New Testament Documents - Are they Reliable

By Frederick Fyvie Bruce

Chapter 6

THE IMPORTANCE OF PAUL'S EVIDENCE

The earliest of the New Testament writings, as they have come down to us, are the letters written by the apostle Paul up to the time of his detention in Rome (c. AD 60-62). The earliest of our Gospels in its present form can probably not be dated earlier than AD 60, but from the hand of Paul we have ten Epistles written between 48 and 60. This man Paul was a Roman citizen of Jewish birth (his Jewish name was Saul), born somewhere about the commencement of the Christian era in the city of Tarsus in Cilicia, Asia Minor. His birthplace, 'no mean city', as he said himself (Acts xxi. 39) was in those days an eminent centre of Greek culture, which did not fail to leave its mark on Paul, as may be seen in his speeches and letters. He received an education in Jerusalem under Gamaliel, the greatest Rabbi of his day and a leader of the party of the Pharisees. He rapidly attained distincttion among his contemporaries by the diligence of his studies and the fervour with which he upheld the ancestral traditions of the Jewish nation.' He may even -though this is uncertain- have been a member of the Sanhedrin, the supreme court of the nation. This zeal for the law brought him into conflict with the early Jerusalem Christians, especially with those who belonged to the circle of Stephen, whose teaching he must have heard in the synagogue where the Cilician Jews met' and who early realized, with exceptionally farsighted comprehension, that the gospel cut at the roots of the traditional Jewish ceremonial law and culture.

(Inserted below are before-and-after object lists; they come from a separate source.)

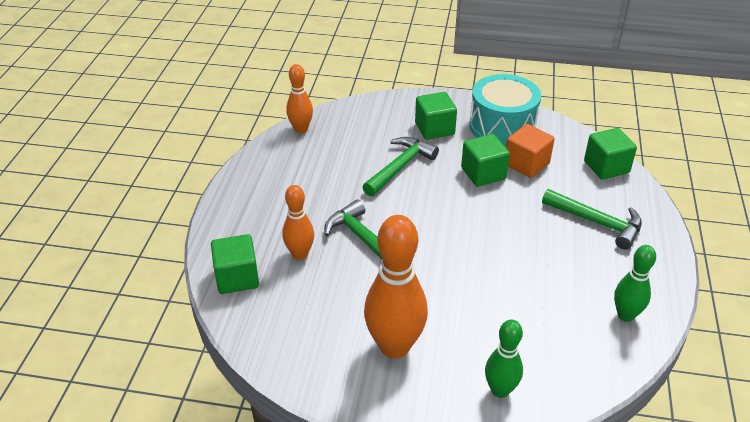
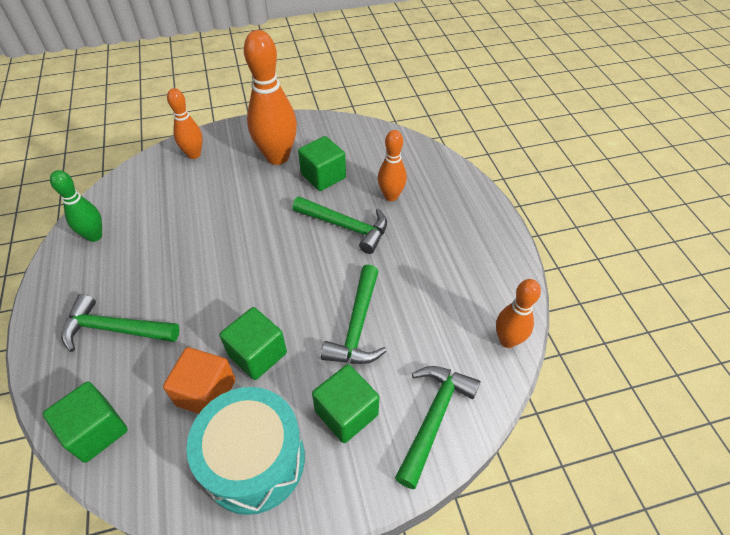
camera: 155 degrees right, 10 degrees up
green cube [211,234,259,294] -> green cube moved to [298,136,346,191]
green bowling pin [485,320,523,398] -> orange bowling pin [167,88,203,159]
none -> green hammer [395,366,480,489]

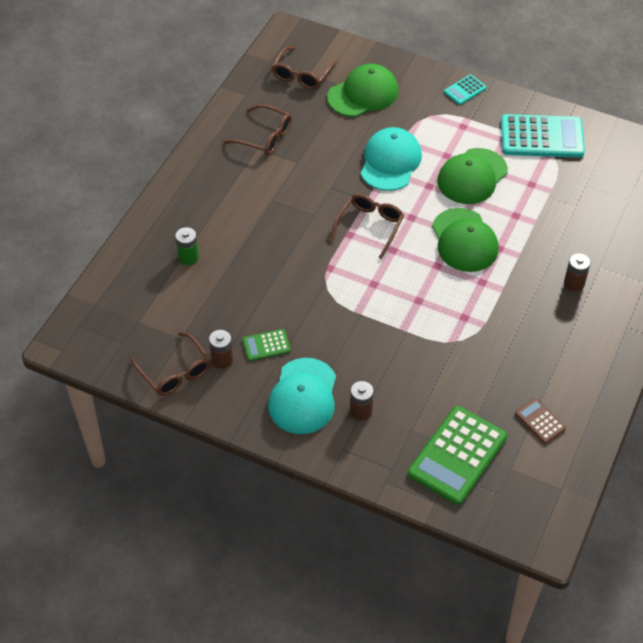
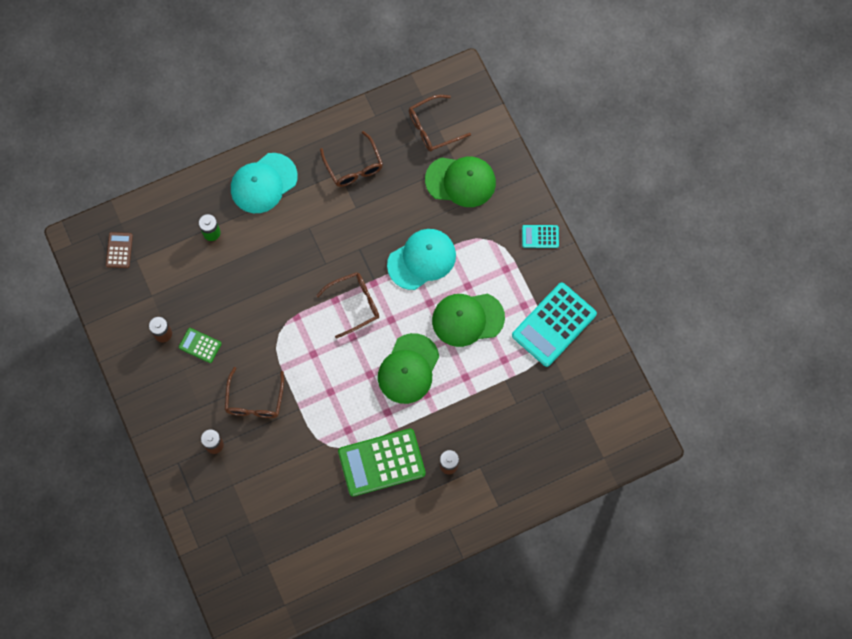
camera: 40 degrees right, 20 degrees up
brown glasses [130,332,211,396] -> brown glasses moved to [225,367,284,418]
turquoise cap [268,358,336,434] -> turquoise cap moved to [231,153,298,213]
green calculator [408,406,507,505] -> green calculator moved to [338,428,426,497]
turquoise calculator [501,114,585,158] -> turquoise calculator turned 90 degrees clockwise [512,283,597,367]
brown calculator [515,398,566,444] -> brown calculator moved to [106,232,133,268]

At the stoning of Stephen, we find Paul playing a responsible part and giving his consent to his death, and thereafter proceeding to uproot the new movement which, in his eyes, stood revealed by Stephen's activity as a deadly threat to all that he counted dear in Judaism. To use his own words, 'Beyond all measure I persecuted the Church of God and harried it' (see Gal. i. 13) until his encounter with Jesus on the road to Damascus convinced his mind and conscience of the reality of His resurrection, and therewith of the validity of the Christians' claims, whereupon he became the chief herald of the faith of which he formerly made havoc.

It is reasonable to believe that the evidence which convinced such a man of the out-and-out wrongness of his former course, and led him so decisively to abandon previously cherished beliefs for a movement which he had so vigorously opposed, must have been of a singularly impressive quality. The conversion of Paul has for long been regarded as a weighty evidence for the truth of Christianity. Many have endorsed the conclusion of the eighteenth century statesman George, Lord Lyttelton, that 'the conversion and apostleship of St. Paul alone, duly considered, was of itself a demonstration sufficient to prove Christianity to be a divine revelation'.'

Here, however, we are chiefly concerned with the information we can derive from his Epistles. These were not written to record the facts of the life and ministry of Jesus; they were addressed to Christians, who already knew the gospel story. Yet in them we can find sufficient material to construct an outline of the early apostolic preaching about Jesus. While Paul insists on the divine preexistence of Jesus, yet he knows that He was none the less a real human being,. a descendant of Abraham and David, who lived under the Jewish law; who was betrayed, and on the night of His betrayal instituted a memorial meal of bread and wine; who endured the Roman penalty of crucifixion, although the responsibility for His death is laid at the door of the representatives of the Jewish nation; who was 'buried, rose the third day, and was thereafter seen alive by many eyewitnesses on various occasions, including one occasion on which He was so seen by over five hundred at once, of whom the majority were alive nearly twenty-five years later.' In this summary of the evidence for the reality of Christ's resurrection, Paul shows a sound instinct for the necessity of marshaling personal testimony in support of what might well appear an incredible assertion.